> [Stored data]:
=== Section Start ===

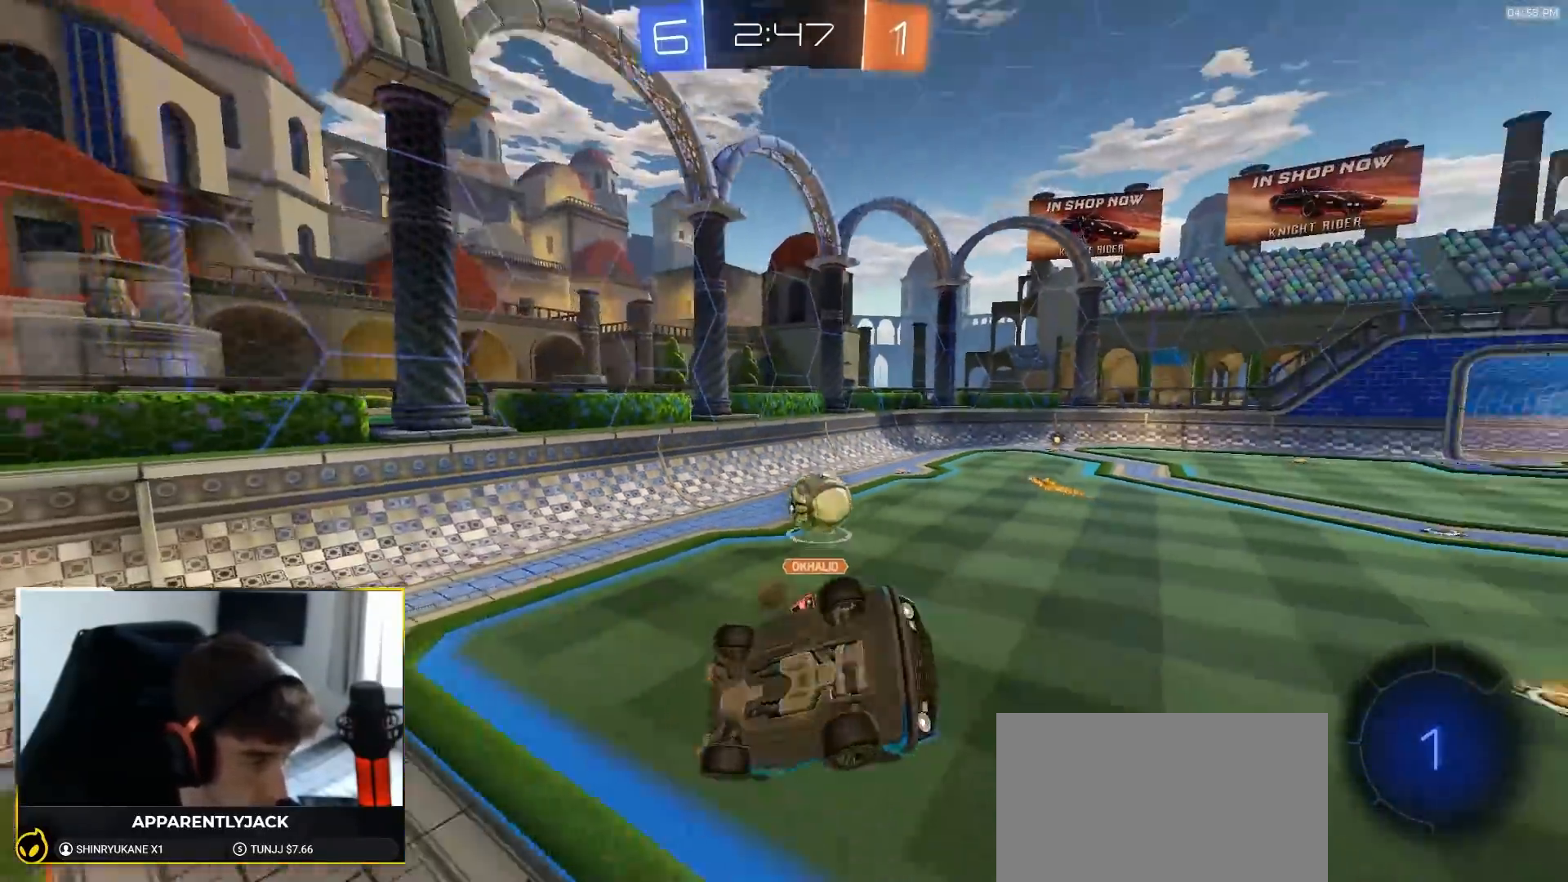
{"dt_ms": 1000, "buttons": ["R2"], "left_stick": "center", "right_stick": "center", "events": [[83, "left_stick", "right"], [183, "R2", "down"], [233, "L1", "up"], [233, "left_stick", "up"], [367, "left_stick", "center"], [517, "TRIANGLE", "down"], [617, "TRIANGLE", "up"], [817, "left_stick", "down"], [917, "left_stick", "center"]]}
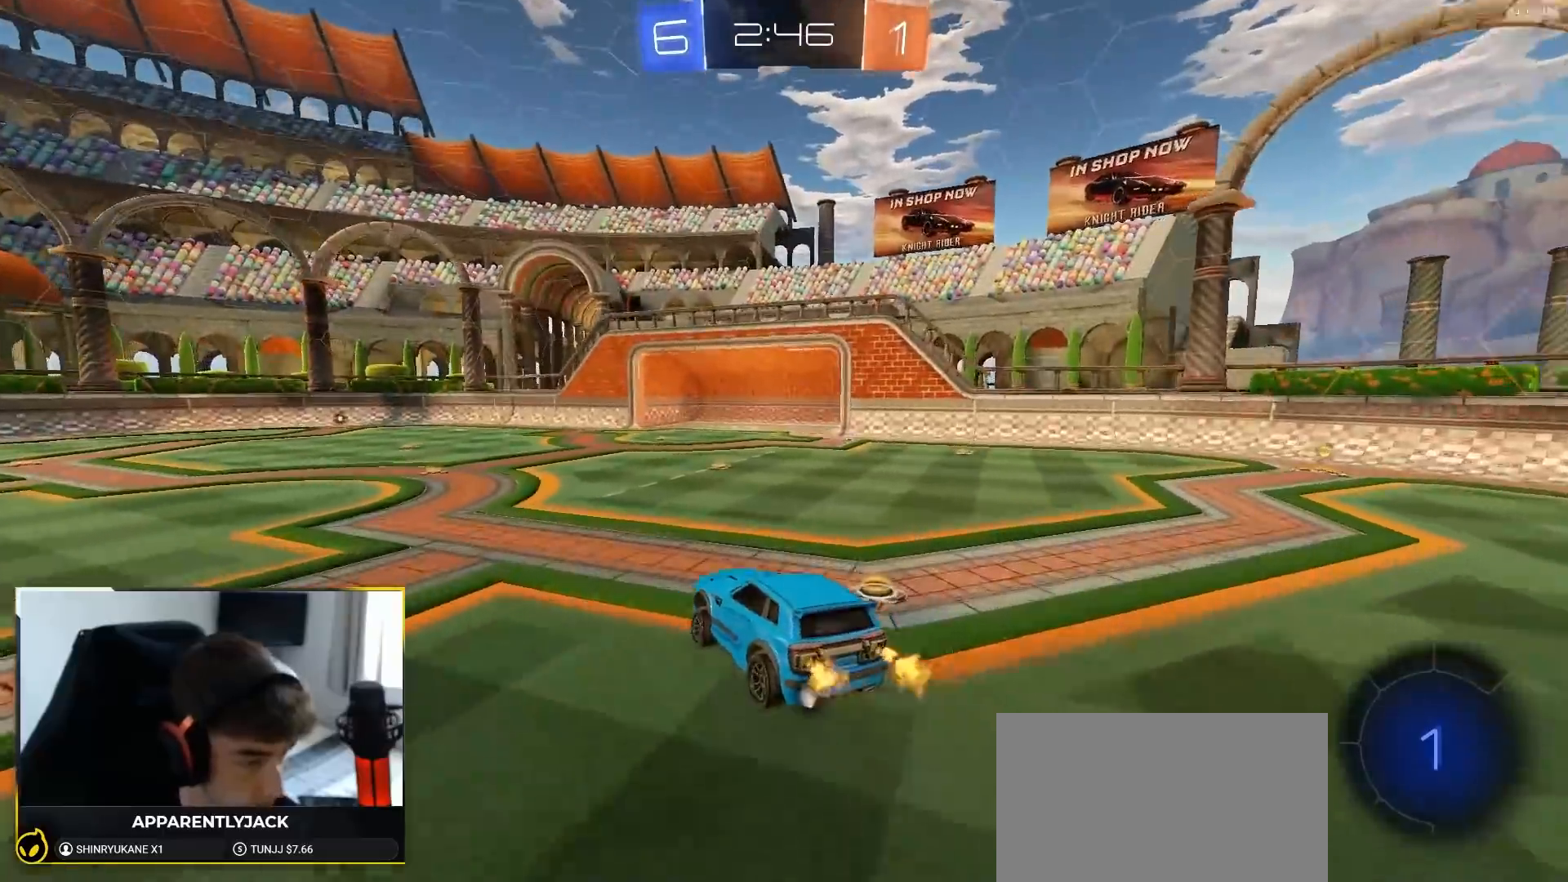
{"dt_ms": 500, "buttons": ["L1", "R2"], "left_stick": "left", "right_stick": "center", "events": [[167, "left_stick", "left"], [500, "L1", "down"]]}
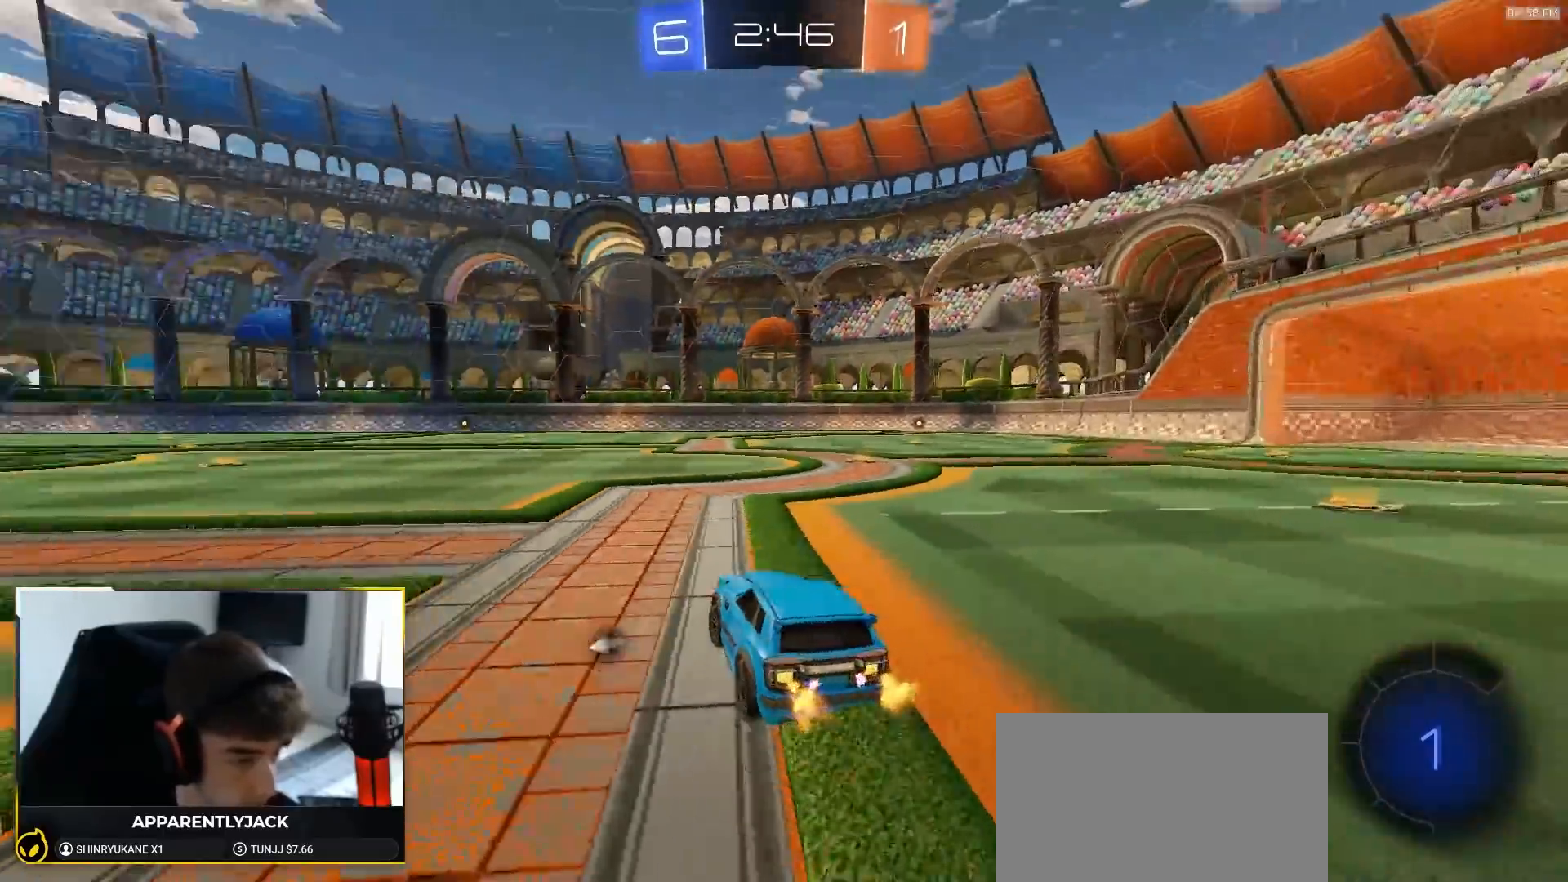
{"dt_ms": 500, "buttons": ["CROSS", "L1", "R1", "R2"], "left_stick": "up-left", "right_stick": "center", "events": [[50, "L1", "up"], [233, "R1", "down"], [383, "left_stick", "center"], [400, "CROSS", "down"], [433, "left_stick", "up-left"], [450, "CROSS", "up"], [450, "L1", "down"], [500, "CROSS", "down"]]}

=== Section End ===

> [Work order]: Every line of the data above is to be repeated exactly; the images are to be left out.

> [Exercise solution]:
{"dt_ms": 1000, "buttons": ["R2"], "left_stick": "center", "right_stick": "center", "events": [[83, "left_stick", "right"], [183, "R2", "down"], [233, "L1", "up"], [233, "left_stick", "up"], [367, "left_stick", "center"], [517, "TRIANGLE", "down"], [617, "TRIANGLE", "up"], [817, "left_stick", "down"], [917, "left_stick", "center"]]}
{"dt_ms": 500, "buttons": ["L1", "R2"], "left_stick": "left", "right_stick": "center", "events": [[167, "left_stick", "left"], [500, "L1", "down"]]}
{"dt_ms": 500, "buttons": ["CROSS", "L1", "R1", "R2"], "left_stick": "up-left", "right_stick": "center", "events": [[50, "L1", "up"], [233, "R1", "down"], [383, "left_stick", "center"], [400, "CROSS", "down"], [433, "left_stick", "up-left"], [450, "CROSS", "up"], [450, "L1", "down"], [500, "CROSS", "down"]]}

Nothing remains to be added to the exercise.